Entrevista de
Jordan Peterson nos diz muito sobre nossa intolerância
Escrito por Sérgio Rodrigues
O psicólogo
canadense Jordan Peterson, 55, um liberal que se destaca por sua crítica
contundente das políticas identitárias, é uma voz conservadora em alta. Uma
alta que há duas semanas chegou à categoria de disparada irracional por causa
de uma entrevista de TV.
Peço desculpas a
quem considera notícia velha o papo de Peterson com a jornalista Cathy Newman,
43, do canal inglês Channel 4, no dia 16 de janeiro. O colunista não pode
impedir o mundo de continuar produzindo notícias enquanto ele tira férias.
De todo modo,
não creio nesse envelhecimento. Com mais de 5 milhões de visualizações no
YouTube, o embate Peterson-Newman ainda merecerá ser visto daqui a anos. É um
daqueles momentos em que parte substancial das feições do espírito de uma época
se cristaliza de modo nítido diante de nós.
Tornado
imperdível por razões opostas às pretendidas pela entrevistadora, o programa de
meia hora diz muito sobre como andamos nos entendendo --e sobretudo nos
desentendendo.
De saída parece
que veremos um debate de verdade: de um lado, um conservador inteligente e
culto, amante de generalizações provocadoras e pouco dado a contemporizações;
do outro, uma combativa jornalista de esquerda disposta a expor as fragilidades
do adversário.
Alarme falso. O que vemos é um 7 a 1 jornalístico: uma
entrevistadora agressiva que distorce cada uma das respostas que recebe, numa
série vertiginosa de tentativas de apresentar seu convidado como um monstro
moral. E falha em todas elas.
Dizer que os tiros saem pela culatra é pouco. Incapaz de ouvir o que
Peterson diz sobre questões controversas de gênero, ela parafraseia argumentos
ponderados --não inatacáveis, mas sólidos-- para que soem como idiotices
ultrajantes.
A temperatura sobe tanto que a tática poderia dar certo, caso levasse o
entrevistado a perder a cabeça e disparar de fato uma idiotice ultrajante. Mas
Peterson mantém uma frieza de monge. "Eu sou muito, muito, muito cuidadoso
com minhas palavras", diz.
Newman não é. Suas perguntas de má-fé metralham "fake news"

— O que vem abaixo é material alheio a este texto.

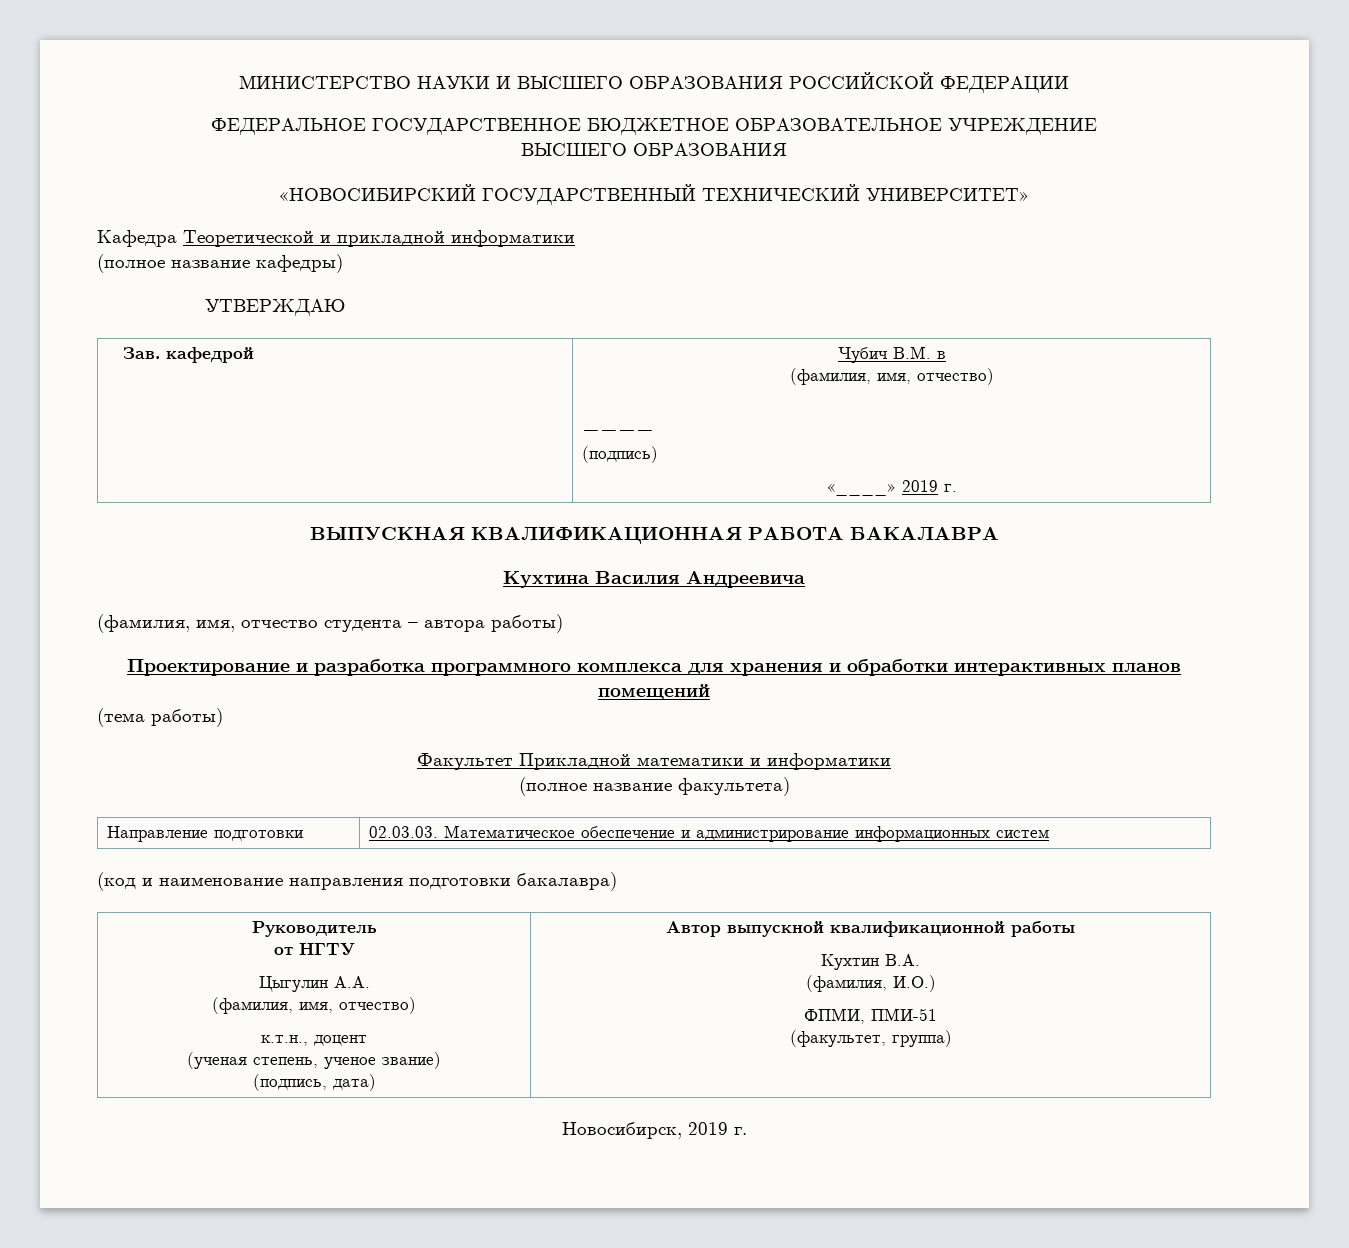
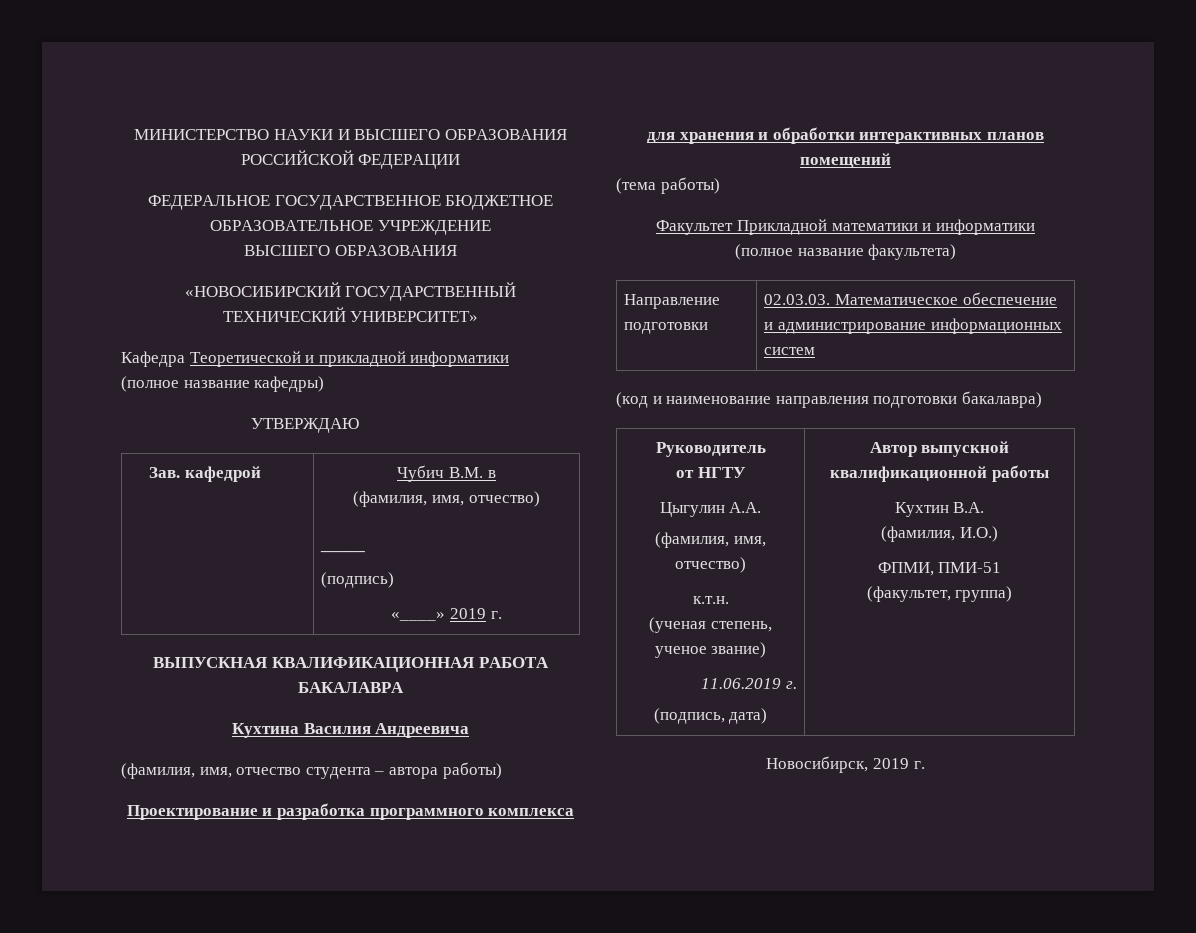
[261,1035,367,1046] к.т.н., доцент -> [692,596,729,604] к.т.н.
(441, 1060) none -> [700,678,797,689] // 11.06.2019 г.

frustradas como se não houvesse amanhã, fazendo jogo de cena para uma torcida
de convertidos. Cômico e logo constrangedor, seu desmoronamento acaba por
atingir o estágio da iluminação.
Não falo de conteúdo, mas de forma. Jordan Peterson é um conservador
atacado com tais armas sujas pelo flanco esquerdo, mas o mesmo ocorre com
progressistas atacados pelo flanco direito pela Fox News, por exemplo.
Em que momento da história passou a ser possível confundir uma postura
combativa no campo das ideias com o rebolado das "cheerleaders" do
linchamento moral?
Até que ponto essa recusa obstinada a ouvir o outro, típica de nossos
debates político-ideológicos, traduz o pânico de ser convencido por ideias
melhores que as nossas?
Seria tal mecanismo igual ao que produz em certos indivíduos sentimentos
de desconforto e até de ódio diante de manifestações de afeto entre pessoas do
mesmo sexo, por exemplo? Sentimentos que mal escondem sob sua carranca
agressiva abismos de fascínio e desejo?
Quantas vezes temos feito o triste papel de Cathy Newman em nossos
quebra-paus? Como sairemos do buraco assim?